Dylan, who at age almost 11 is my next to oldest cat, is very thin. The others are extremely healthy and bordering on chubby but Dylan has always been frighteningly thin. In my honest opinion this is because he is a purebred Maine Coon. He was a rescue but he came with papers. Purebred anythings have lots of problems. Mutts and alley cats might not be the posh choice but they are sturdy and healthy. Also when they are rescues they know just how fortunate they are to find a loving home so they show it! When I was out of town last time the cat sitter left me a note and suggested that I speak with my vet about fluid therapy for him just in case it might help. I did so immediately and also consulted with my sister Page (the awesome vet who unfortunately for me lives in Cleveland Ohio). Page thought oldest cat Sonny (18) would also benefit.
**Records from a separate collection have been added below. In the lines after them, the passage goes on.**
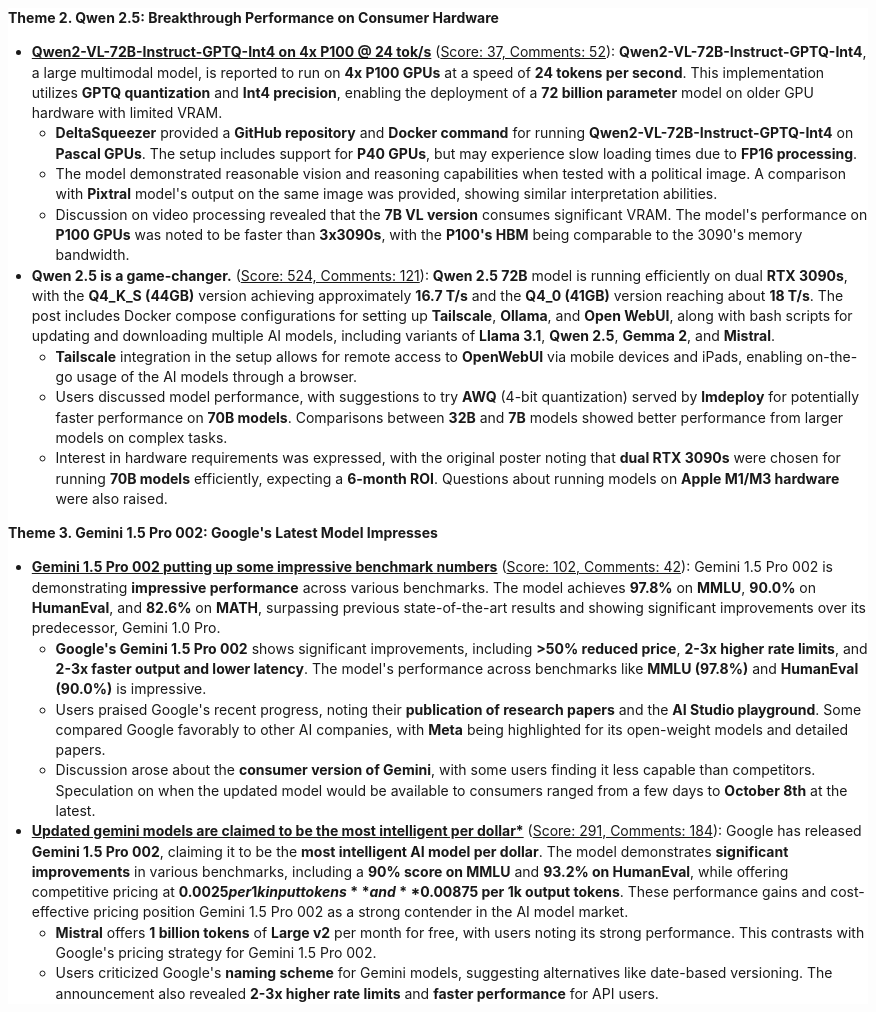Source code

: 
**Theme 2. Qwen 2.5: Breakthrough Performance on Consumer Hardware**

- **[Qwen2-VL-72B-Instruct-GPTQ-Int4 on 4x P100 @ 24 tok/s](https://i.redd.it/qzshr7c9vqqd1.png)** ([Score: 37, Comments: 52](https://reddit.com//r/LocalLLaMA/comments/1foae69/qwen2vl72binstructgptqint4_on_4x_p100_24_toks/)): **Qwen2-VL-72B-Instruct-GPTQ-Int4**, a large multimodal model, is reported to run on **4x P100 GPUs** at a speed of **24 tokens per second**. This implementation utilizes **GPTQ quantization** and **Int4 precision**, enabling the deployment of a **72 billion parameter** model on older GPU hardware with limited VRAM.
  - **DeltaSqueezer** provided a **GitHub repository** and **Docker command** for running **Qwen2-VL-72B-Instruct-GPTQ-Int4** on **Pascal GPUs**. The setup includes support for **P40 GPUs**, but may experience slow loading times due to **FP16 processing**.
  - The model demonstrated reasonable vision and reasoning capabilities when tested with a political image. A comparison with **Pixtral** model's output on the same image was provided, showing similar interpretation abilities.
  - Discussion on video processing revealed that the **7B VL version** consumes significant VRAM. The model's performance on **P100 GPUs** was noted to be faster than **3x3090s**, with the **P100's HBM** being comparable to the 3090's memory bandwidth.
- **Qwen 2.5 is a game-changer.** ([Score: 524, Comments: 121](https://reddit.com//r/LocalLLaMA/comments/1fohil2/qwen_25_is_a_gamechanger/)): **Qwen 2.5 72B** model is running efficiently on dual **RTX 3090s**, with the **Q4_K_S (44GB)** version achieving approximately **16.7 T/s** and the **Q4_0 (41GB)** version reaching about **18 T/s**. The post includes Docker compose configurations for setting up **Tailscale**, **Ollama**, and **Open WebUI**, along with bash scripts for updating and downloading multiple AI models, including variants of **Llama 3.1**, **Qwen 2.5**, **Gemma 2**, and **Mistral**.
  - **Tailscale** integration in the setup allows for remote access to **OpenWebUI** via mobile devices and iPads, enabling on-the-go usage of the AI models through a browser.
  - Users discussed model performance, with suggestions to try **AWQ** (4-bit quantization) served by **lmdeploy** for potentially faster performance on **70B models**. Comparisons between **32B** and **7B** models showed better performance from larger models on complex tasks.
  - Interest in hardware requirements was expressed, with the original poster noting that **dual RTX 3090s** were chosen for running **70B models** efficiently, expecting a **6-month ROI**. Questions about running models on **Apple M1/M3 hardware** were also raised.


**Theme 3. Gemini 1.5 Pro 002: Google's Latest Model Impresses**

- **[Gemini 1.5 Pro 002 putting up some impressive benchmark numbers](https://i.redd.it/75b3u6g8vvqd1.png)** ([Score: 102, Comments: 42](https://reddit.com//r/LocalLLaMA/comments/1fow9a9/gemini_15_pro_002_putting_up_some_impressive/)): Gemini 1.5 Pro 002 is demonstrating **impressive performance** across various benchmarks. The model achieves **97.8%** on **MMLU**, **90.0%** on **HumanEval**, and **82.6%** on **MATH**, surpassing previous state-of-the-art results and showing significant improvements over its predecessor, Gemini 1.0 Pro.
  - **Google's Gemini 1.5 Pro 002** shows significant improvements, including **>50% reduced price**, **2-3x higher rate limits**, and **2-3x faster output and lower latency**. The model's performance across benchmarks like **MMLU (97.8%)** and **HumanEval (90.0%)** is impressive.
  - Users praised Google's recent progress, noting their **publication of research papers** and the **AI Studio playground**. Some compared Google favorably to other AI companies, with **Meta** being highlighted for its open-weight models and detailed papers.
  - Discussion arose about the **consumer version of Gemini**, with some users finding it less capable than competitors. Speculation on when the updated model would be available to consumers ranged from a few days to **October 8th** at the latest.
- **[Updated gemini models are claimed to be the most intelligent per dollar*](https://i.redd.it/a0txrr8w8sqd1.png)** ([Score: 291, Comments: 184](https://reddit.com//r/LocalLLaMA/comments/1fogic7/updated_gemini_models_are_claimed_to_be_the_most/)): Google has released **Gemini 1.5 Pro 002**, claiming it to be the **most intelligent AI model per dollar**. The model demonstrates **significant improvements** in various benchmarks, including a **90% score on MMLU** and **93.2% on HumanEval**, while offering competitive pricing at **$0.0025 per 1k input tokens** and **$0.00875 per 1k output tokens**. These performance gains and cost-effective pricing position Gemini 1.5 Pro 002 as a strong contender in the AI model market.
  - **Mistral** offers **1 billion tokens** of **Large v2** per month for free, with users noting its strong performance. This contrasts with Google's pricing strategy for Gemini 1.5 Pro 002.
  - Users criticized Google's **naming scheme** for Gemini models, suggesting alternatives like date-based versioning. The announcement also revealed **2-3x higher rate limits** and **faster performance** for API users.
I'm not a total stranger to amateur vet care. Sonny has a couple of "old man" problems that I take care of myself. Both could be fixed with minor surgery but my vet doesn't want to put him under anesthesia at his age unless it is life threatening. These problems are a nuisance, but only to me. He barely notices. He has blocked tear ducts so his sweet little eyes run and the discharge gets brown and caked up so every few days I wash his face with a warm damp cloth and keep antibiotic ointment on the irritated places on his face. He also has a bump on the back of his head that gradually fills with fluid over time. I get this tested once or twice a year and it's benign and really it doesn't bother him but it can get very full and enlarged and it bounces around when he walks so every 4 to 6 weeks I suck it out with a hypodermic needle:
I've told a few people about this and they all think it's so gross and are amazed that I don't have a problem using needles on my cats. When I think about it that way I cringe but in reality it is just run of the mill and if I can care for them in the comfort of their own home without the trauma of a crate and a drive and the routine thermometer up the ass then it's a no-brainer for me. Far less gross than holding a vomiting human child's forehead as far as I'm concerned. For annual check ups and emergency situations I will always see my vet first but for simple maintenance that I can do here at home I think that's best.
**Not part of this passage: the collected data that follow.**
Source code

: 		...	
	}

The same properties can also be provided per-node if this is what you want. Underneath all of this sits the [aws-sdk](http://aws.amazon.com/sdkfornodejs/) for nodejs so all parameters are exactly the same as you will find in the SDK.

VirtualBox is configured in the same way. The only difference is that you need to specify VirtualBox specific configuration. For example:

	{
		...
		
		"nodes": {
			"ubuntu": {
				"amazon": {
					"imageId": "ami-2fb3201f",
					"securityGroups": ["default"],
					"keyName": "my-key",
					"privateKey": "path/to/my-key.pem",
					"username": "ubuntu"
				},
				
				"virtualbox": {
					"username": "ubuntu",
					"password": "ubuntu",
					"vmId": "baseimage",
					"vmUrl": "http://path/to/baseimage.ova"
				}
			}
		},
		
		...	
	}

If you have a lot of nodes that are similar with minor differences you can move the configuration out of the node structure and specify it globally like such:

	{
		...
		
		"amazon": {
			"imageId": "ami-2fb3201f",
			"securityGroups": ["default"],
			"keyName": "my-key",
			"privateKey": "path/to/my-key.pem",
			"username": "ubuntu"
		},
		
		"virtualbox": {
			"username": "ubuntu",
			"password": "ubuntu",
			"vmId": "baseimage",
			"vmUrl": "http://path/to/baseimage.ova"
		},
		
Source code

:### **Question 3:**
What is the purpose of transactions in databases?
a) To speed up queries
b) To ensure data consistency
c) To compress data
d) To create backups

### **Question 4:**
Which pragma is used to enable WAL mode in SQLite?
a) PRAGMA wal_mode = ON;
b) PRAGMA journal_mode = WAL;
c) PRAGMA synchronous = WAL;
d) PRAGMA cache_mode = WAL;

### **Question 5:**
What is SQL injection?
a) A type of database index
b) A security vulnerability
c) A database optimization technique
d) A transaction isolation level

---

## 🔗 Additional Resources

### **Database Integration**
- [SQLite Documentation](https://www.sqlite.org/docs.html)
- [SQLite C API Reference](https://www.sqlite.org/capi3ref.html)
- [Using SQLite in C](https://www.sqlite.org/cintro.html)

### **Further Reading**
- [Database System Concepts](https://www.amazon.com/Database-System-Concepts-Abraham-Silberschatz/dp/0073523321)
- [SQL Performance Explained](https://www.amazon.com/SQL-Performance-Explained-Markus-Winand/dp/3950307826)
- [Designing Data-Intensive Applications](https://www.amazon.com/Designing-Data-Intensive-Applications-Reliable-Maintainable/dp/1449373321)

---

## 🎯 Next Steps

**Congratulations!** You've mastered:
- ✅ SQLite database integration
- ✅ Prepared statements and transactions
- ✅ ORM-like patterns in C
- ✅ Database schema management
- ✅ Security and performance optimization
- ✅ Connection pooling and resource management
Of course with the travel situation I immediately checked with my awesome cat sitter (Critter Sitters for those of you in the Atlanta area) and yes she has a lot of experience doing subcutaneous fluid therapy so I can continue to travel knowing my punks are getting exactly what they need and I don't have to quit my job just yet.
More about upcoming travel probably tomorrow. For now I have a knitting problem that needs to get resolved pronto!